On a cold grey day several years ago, I was sat in a café with my vicar, the Reverend Graham Shaw. A relatively young man himself, Graham was a little further along the road and far wiser than me - in the perfect position to offer a little life advice over some tea and bacon. The topic of conversation had reached love, whether I was truly happy with what I had at the time, and where my aspirations for love lay. I wondered if perhaps I hadn't taken a serious view until then, for in my mind's eye I couldn't help but recall the scene introducing the Lady Arwen Undómiel into 'The Lord of the Rings'. In she came, on horseback through a woodland's misty light and a choir's voices rising, her hair flowing and her eyes shining. I'd seen it as a boy, and a decade later it was still all I could picture. Graham knew the scene too. I laughed at my immaturity, my foolishness, and expected him to do the same - an man so knowledgeable and capable, with his intelligent voice and intelligent glasses. He didn't laugh. He smiled, but he didn't laugh. "Actually, Josh - I don't think there's anything foolish about wanting something like that." I remember him saying that now as vividly as the scene itself.

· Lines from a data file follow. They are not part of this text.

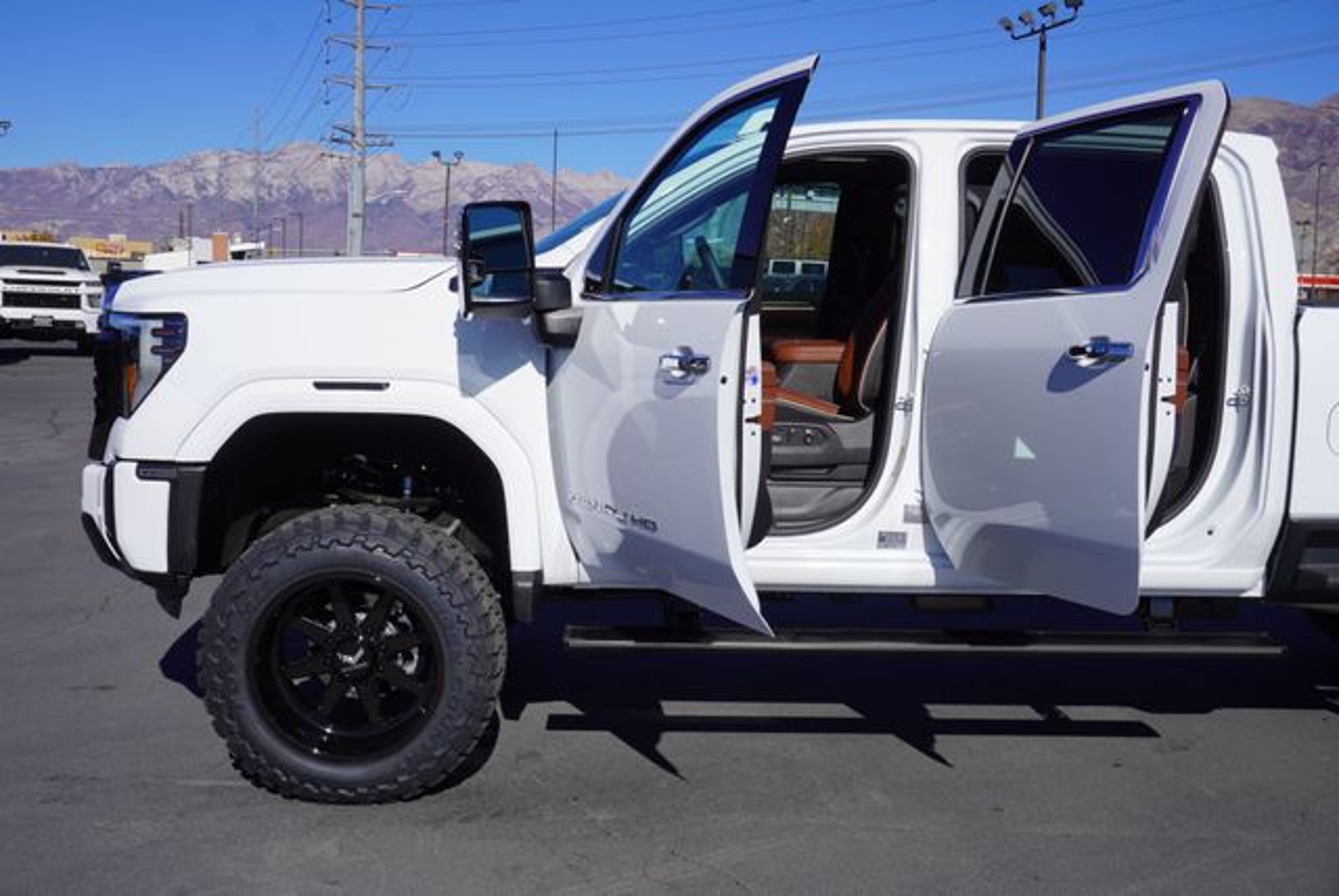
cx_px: 670
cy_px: 448
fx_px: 1396
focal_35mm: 38
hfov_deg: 51.2
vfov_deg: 35.6
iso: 100
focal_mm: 25
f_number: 11
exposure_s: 1/250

Last March, walking toward me in the very church of the same reverend came Michelle Hand. Over a year she has revealed herself to be the loveliest person I have ever met or ever shall meet, in beauty and in kindness. She endlessly listens and thinks, cares and prays. Whether it is this, or perhaps her long billowing hair and her soft Northern Irish voice, I have been completely enchanted. Tree or flower, I believe that were there a plant in my garden which had her virtues everyone would come from every corner of the world to admire it. Indeed it has been a pleasure to tell her about everything which I had learned in the last three years about gardening, and look forward to sharing all my future horticultural adventures with the finest companion. In return, perhaps this blog shall stray in future from flora into fauna as her passion lies in horses.
The proposal came on Friday the 17th June, the night before Michelle flew for an internship at Virginia Tech - a little of "now or never" about the occasion. Of course, plants were never far away from proceedings. The ring came from wonderful Scottish ringmaker Sarah Brown, unique with "seaforest" details of leaves and berries in the goldwork around the diamonds. As for the setting, it had to be the garden. Doing my best to distract Michelle whilst the evening set in and darkness fell, my mother and sisters silently ran out and lit a trail of lamps and lanterns through the garden leading down to my old pond at the bottom, which they filled with floating candles and surrounded with more lights. Once everything was alight, Mum gave the signal - calling to innocently ask whether Michelle would like me to show her a new iris in flower down by the pond. Michelle said yes, she would - and ten minutes later, she said yes again to a very different question indeed.
She truly is the loveliest blessing in my life, and I thank God that the adventure I initially started writing about shall now be a journey for two, and all the richer for it.